REQUIRED TASKS.
1. Summarize the Mallard Metrics description in two sentences.
2. Copy the Mallard Metrics description from "Skip to content" up to and including "Zero external dependencies.".
** PASSAGE FOR REVIEW follows **
Skip to content

tomtom215/mallardmetrics

Mallard Metrics

Self-hosted, privacy-focused web analytics powered by DuckDB and the behavioral extension. Single binary. Single process. Zero external dependencies.

Tests Rust License Clippy Privacy Docs

A lightweight, privacy-respecting alternative to Plausible Analytics. Runs entirely on your infrastructure — no third-party services, no cookies, no persistent IP storage. See PRIVACY.md for the complete data-processing architecture and operator compliance guidance.
** End of PASSAGE FOR REVIEW **
** DATA EXTRACT follows **
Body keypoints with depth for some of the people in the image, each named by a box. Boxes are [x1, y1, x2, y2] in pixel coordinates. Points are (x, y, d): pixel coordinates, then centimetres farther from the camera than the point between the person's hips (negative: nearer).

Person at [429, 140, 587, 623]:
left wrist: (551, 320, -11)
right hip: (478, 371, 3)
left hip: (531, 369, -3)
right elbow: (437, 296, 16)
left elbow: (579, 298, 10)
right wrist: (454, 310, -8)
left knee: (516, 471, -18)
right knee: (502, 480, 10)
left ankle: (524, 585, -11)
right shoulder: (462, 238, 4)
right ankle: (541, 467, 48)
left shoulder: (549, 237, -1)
** End of DATA EXTRACT **
** DATA EXTRACT follows **
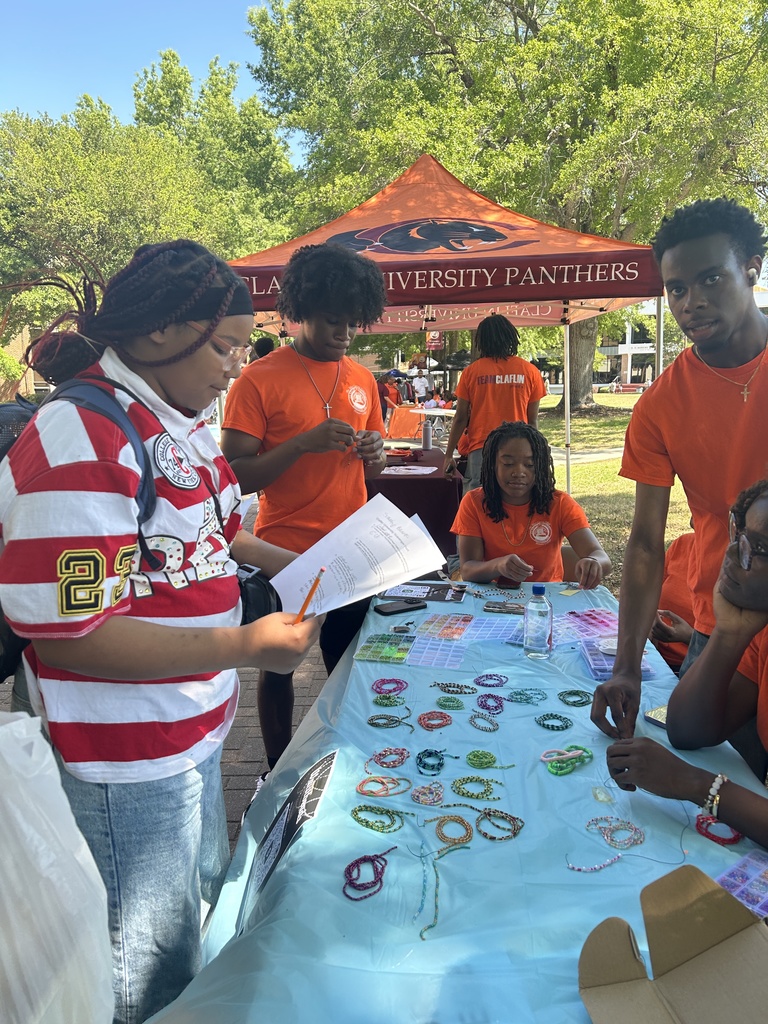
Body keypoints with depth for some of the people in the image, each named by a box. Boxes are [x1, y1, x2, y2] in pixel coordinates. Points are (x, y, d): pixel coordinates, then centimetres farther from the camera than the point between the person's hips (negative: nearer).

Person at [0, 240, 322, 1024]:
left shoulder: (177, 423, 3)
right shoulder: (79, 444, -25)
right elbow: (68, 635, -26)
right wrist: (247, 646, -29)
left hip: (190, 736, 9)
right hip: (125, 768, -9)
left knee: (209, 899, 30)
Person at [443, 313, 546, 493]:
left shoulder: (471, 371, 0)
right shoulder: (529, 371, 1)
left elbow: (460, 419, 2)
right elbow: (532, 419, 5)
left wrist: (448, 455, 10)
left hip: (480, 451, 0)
** End of DATA EXTRACT **
PROBLEM SOLUTIONS.
1. Mallard Metrics is self-hosted, privacy-focused web analytics powered by DuckDB and the behavioral extension, running as a single binary and a single process with zero external dependencies. It is a lightweight, privacy-respecting alternative to Plausible Analytics that runs entirely on your own infrastructure, with no third-party services, no cookies and no persistent IP storage.

2.
Skip to content

tomtom215/mallardmetrics

Mallard Metrics

Self-hosted, privacy-focused web analytics powered by DuckDB and the behavioral extension. Single binary. Single process. Zero external dependencies.